__Work to complete__: Extend the comic dialogue below between Shakespeare and Burbage about The Winter's Tale, picking up right after Burbage asks for half an hour to be cut.

This was the first time I’d seen The Winter’s Tale, which apparently is one of Shakespeare’s “problem plays”. How did it get like this?
(William Shakespeare calls on Richard Burbage at The Globe Theatre)
BURBAGE: Come in, Will. Now, about that new play of yours.
SHAKESPEARE: The Winter’s Tale?
BURBAGE: Yes, that one. Got a couple of notes for you from the rehearsal.
SHAKESPEARE: Do you?
BURBAGE: Yes. It’s not very funny, is it?
SHAKESPEARE: It’s not meant to be. It’s a tragic story of jealousy and guilt.
BURBAGE: I can see that, but the audience doesn’t want another tragedy, they want a laugh.
SHAKESPEARE: I could throw in a comedy gravedigger.
BURBAGE: Again? You did that in Hamlet, and it wasn’t funny then.
SHAKESPEARE: Local craftsmen and artisans?
BURBAGE: You did that in Dream.
SHAKESPEARE: Country folk? Haven’t done them for a while.
BURBAGE: Yes, that’ll do it – country folk. Shepherds, maybe. Bit of singing and dancing, frolicksome bucolic garden party. I reckon you could get a good 20 minutes’ funny material there.
SHAKESPEARE: (sighs) Right. Anything else?
BURBAGE: Yes. It’s running a bit long. You need to take out a half-hour, maybe more now you’ve added the singing shepherds.

__Source material__:
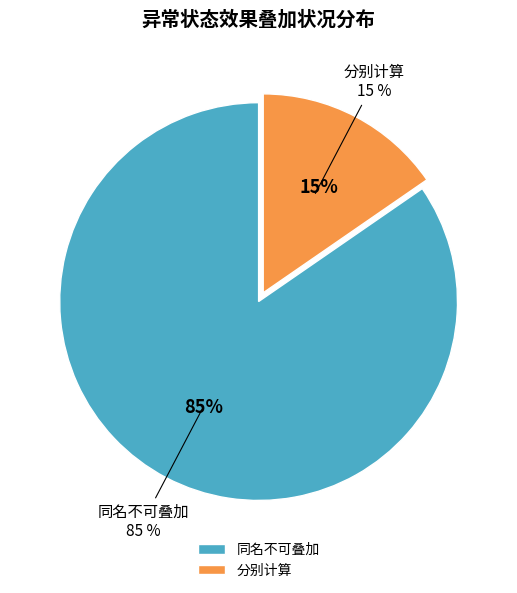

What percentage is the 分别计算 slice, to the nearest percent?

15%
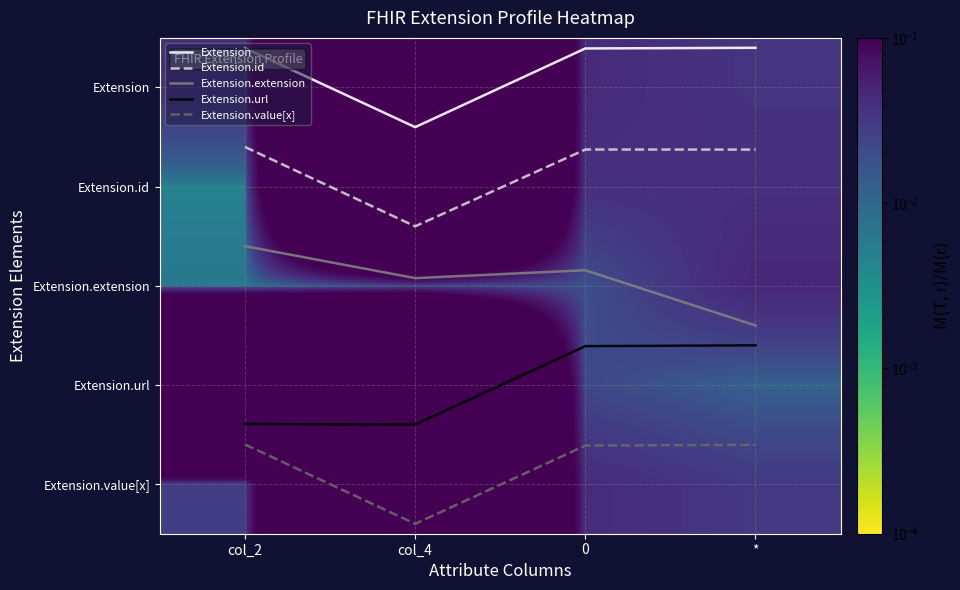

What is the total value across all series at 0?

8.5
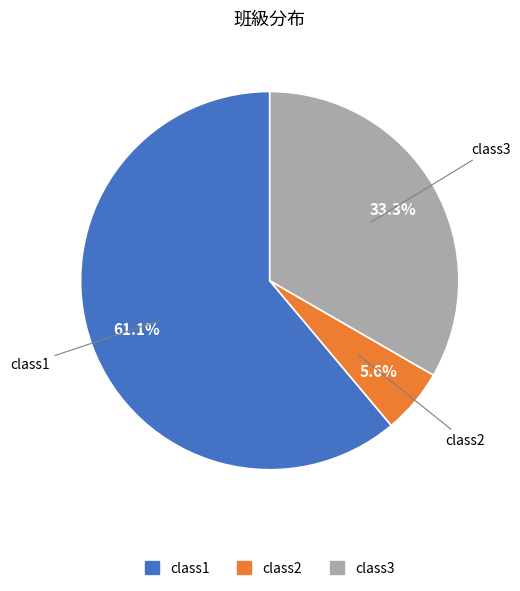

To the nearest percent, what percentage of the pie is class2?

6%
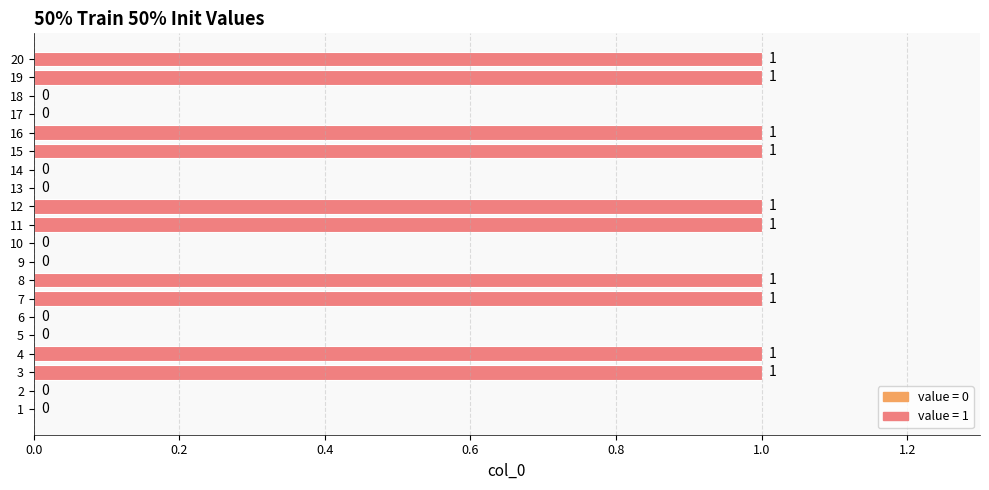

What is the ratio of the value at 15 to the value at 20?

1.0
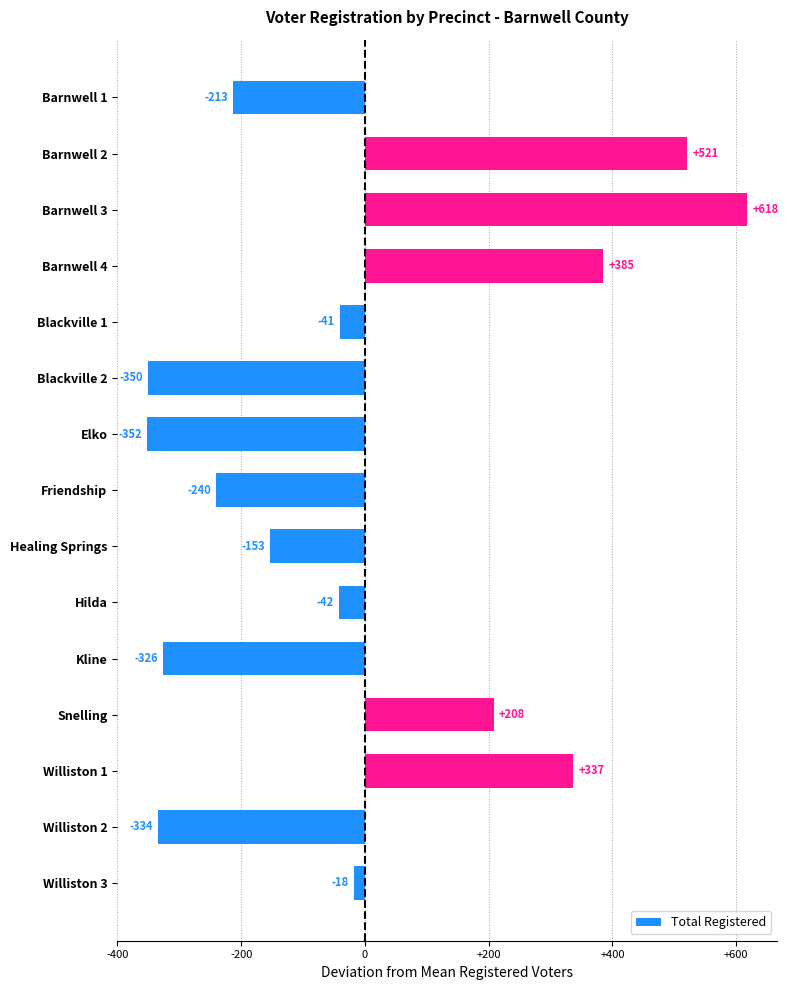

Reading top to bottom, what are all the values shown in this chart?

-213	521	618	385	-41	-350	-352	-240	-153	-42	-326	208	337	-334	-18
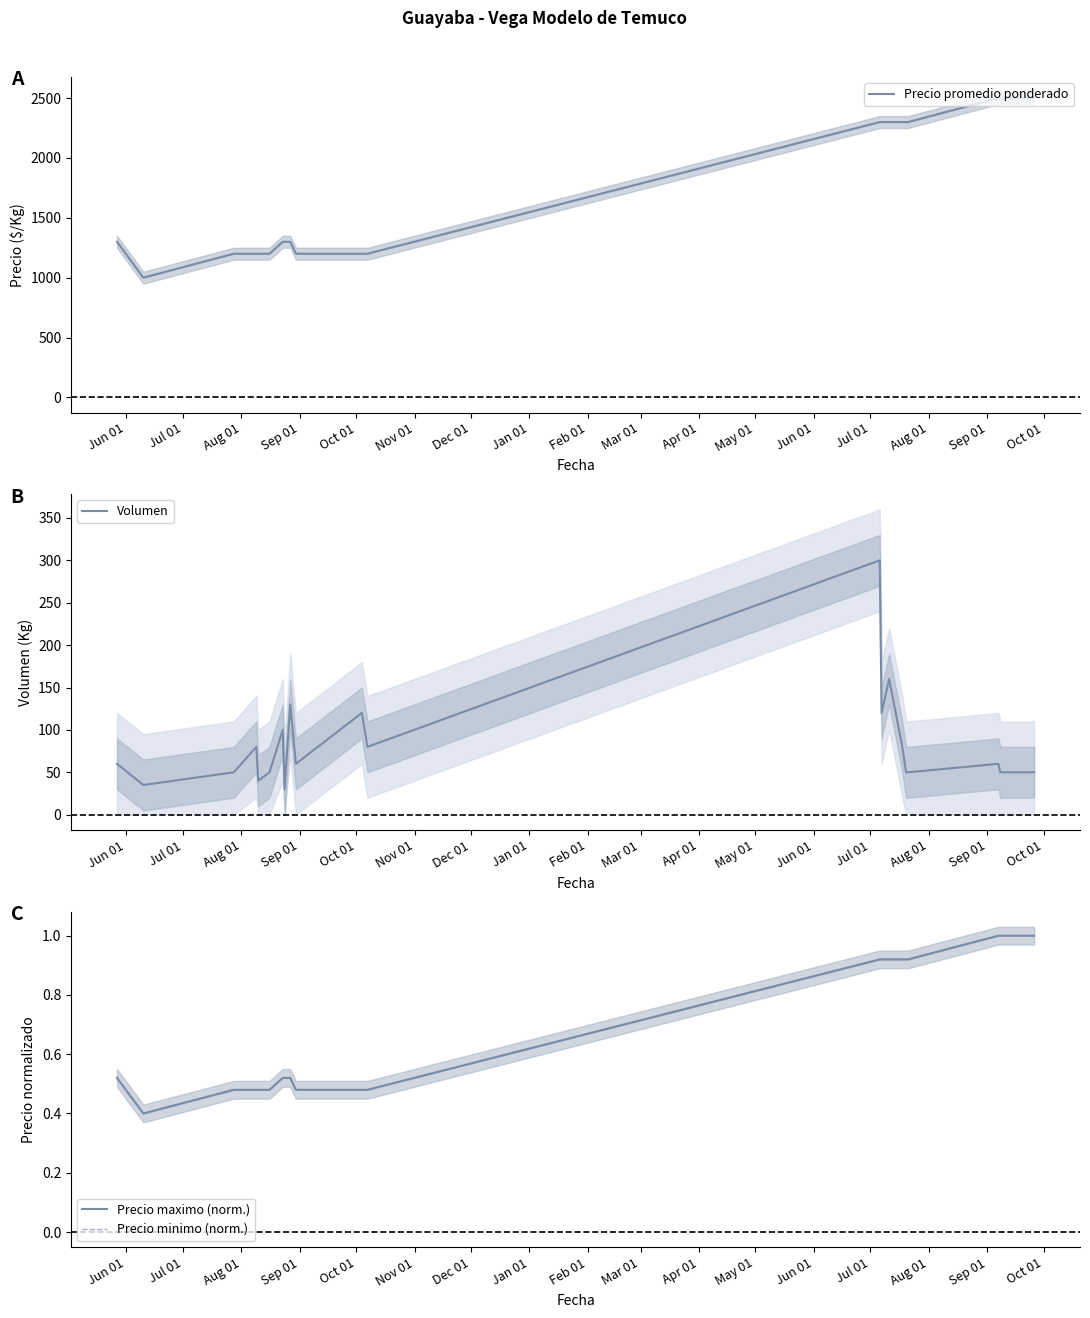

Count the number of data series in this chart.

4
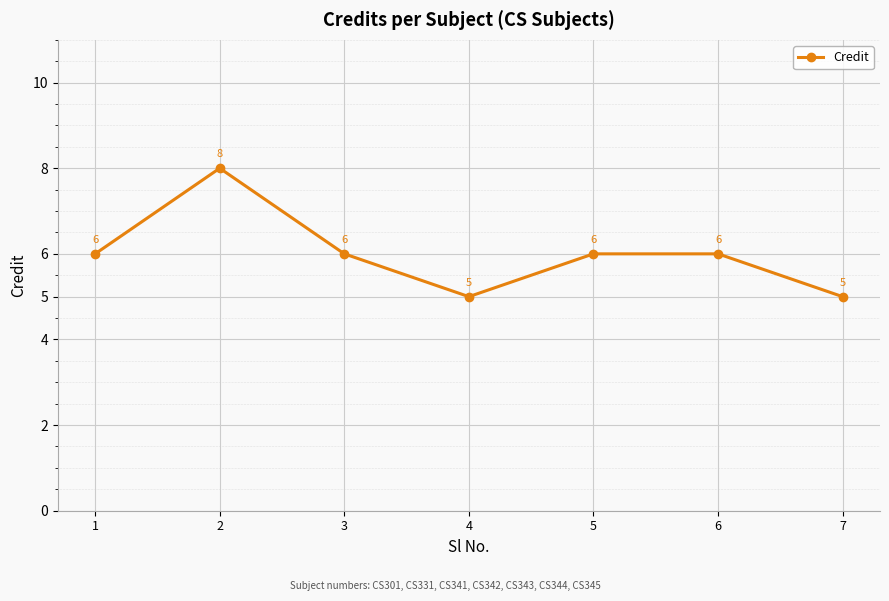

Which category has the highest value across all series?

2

__Answer for this exercise__:
SHAKESPEARE: But that’s a whole Act! How am I going to do that and the story still make sense?
BURBAGE: I shouldn’t worry about that. How about a voiceover? “During the Interval, sixteen years have passed…” kind of thing.
SHAKESPEARE: Already done. Wrote it after last night’s run-through.
BURBAGE: Well, you need to find something else. How about getting rid of the reconciliation scene?
SHAKESPEARE: But the play’s been building up to that.
BURBAGE: You don’t need it. We’ll drop the curtain, you can get a couple of the funny farmers to do a turn at the front to explain what’s happened, and while they’re doing that we can be setting up the stage for the finale.
SHAKESPEARE: The audience won’t be happy. That’s the payoff they’ve been waiting for.
BURBAGE: They’ll see it as an interesting piece of theatre craft. Trust me on this.
SHAKESPEARE: (sighs deeply) Is that it?
BURBAGE: The ending.
SHAKESPEARE: What about it?
BURBAGE: Bit of a downer.
SHAKESPEARE: It’s a tragedy.
BURBAGE: So you said. But now we’ve got the singing and dancing bit, the ending needs a lift. That queen who died in Act III….
SHAKESPEARE: Hermione?
BURBAGE: Yes, her. How about…..she’s not really dead!
SHAKESPEARE: She is dead. The king went to see the body.
BURBAGE: Then how about….she’s a statue that comes back to life?
SHAKESPEARE: Seriously?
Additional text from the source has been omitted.